Chemistry - How to identify a compound as chiral or achiral

Solution 1:

Look for carbons with four different groups attached to identify potential chiral centers.

Draw your molecule with wedges and dashes and then draw a mirror image of the molecule. If the molecule in the mirror image is the same molecule, it is achiral. If they are different molecules, then it is chiral.

Here you're particularly interested in the C in the CH. However, take a look at the C in CH3. Why isn't it a chiral carbon?

Solution 2:

  1. Draw both molecules. Don't draw them flat. Alternatively, model them using Avogadro.

  2. Exchange the positions of $\ce{Br}$ and $\ce{OH}$ in the first case. Is the new molecule identical to the original one?

  3. Do the same for the dibromo-substituted compound. How is the result here?


Solution 3:

Chirality can be determined by visualising the molecule in space. Once you do that, you can check to see if there exists a non-superimposable mirror image. If this is indeed the case, then your molecule is chiral.

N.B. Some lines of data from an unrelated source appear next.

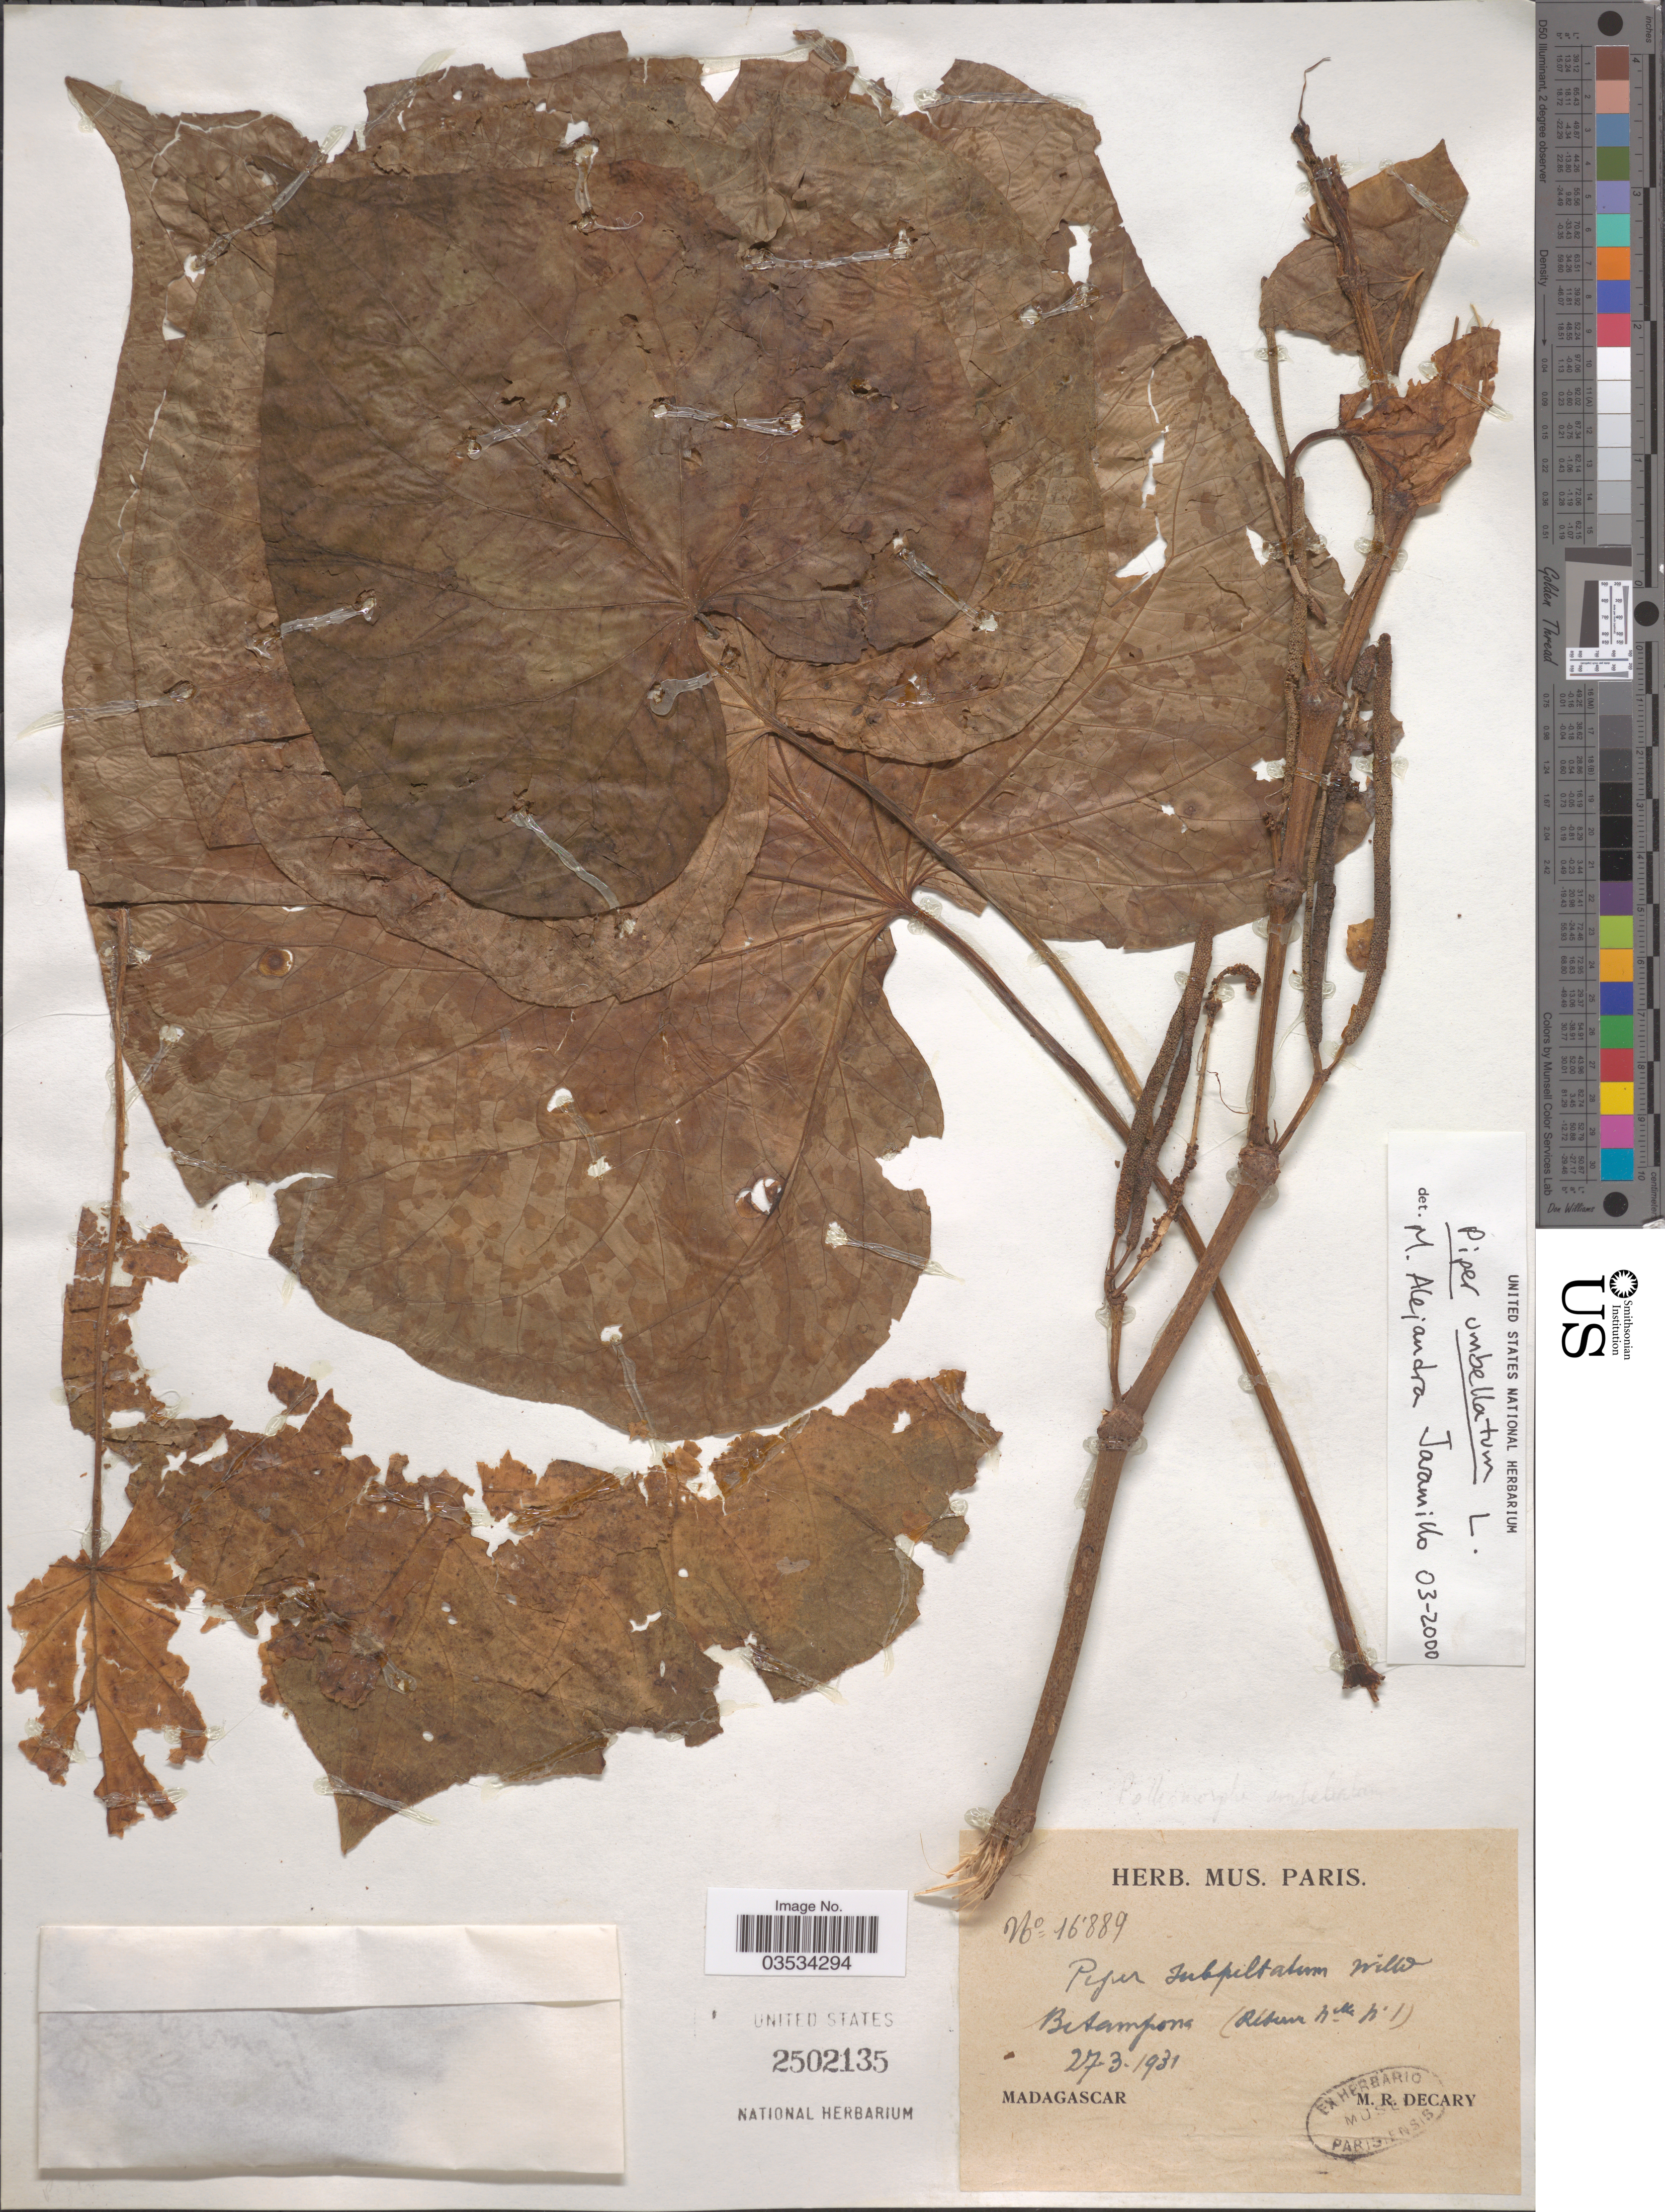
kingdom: Plantae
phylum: Tracheophyta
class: Magnoliopsida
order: Piperales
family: Piperaceae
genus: Piper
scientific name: Piper umbellatum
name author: L.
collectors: R. Decary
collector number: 16889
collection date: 1931-03-27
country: Madagascar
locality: Betampona (Ribur [illegible text]).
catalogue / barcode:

You can look for an asymmetric carbon atom--because this often results in chirality.

An asymmetric carbon (or chiral carbon) is, very simply, a carbon atom attached to four different groups.

With this in mind, consider your examples: 1) should thus be chiral and 2) is achiral.

Hope this makes sense.


Solution 4:

The first method I used to understand chirality was to grab some different colored zip ties and make a couple small tetrahedral structures with them, assigning a color to each different radical (say blue for $\ce{CH3}$, white for $\ce{H}$, red for $\ce{OH}$ and yellow for $\ce{Br}$.)

Then look at it by rotating the first to see if I can get the second molecule, if you can't then that molecule is chiral.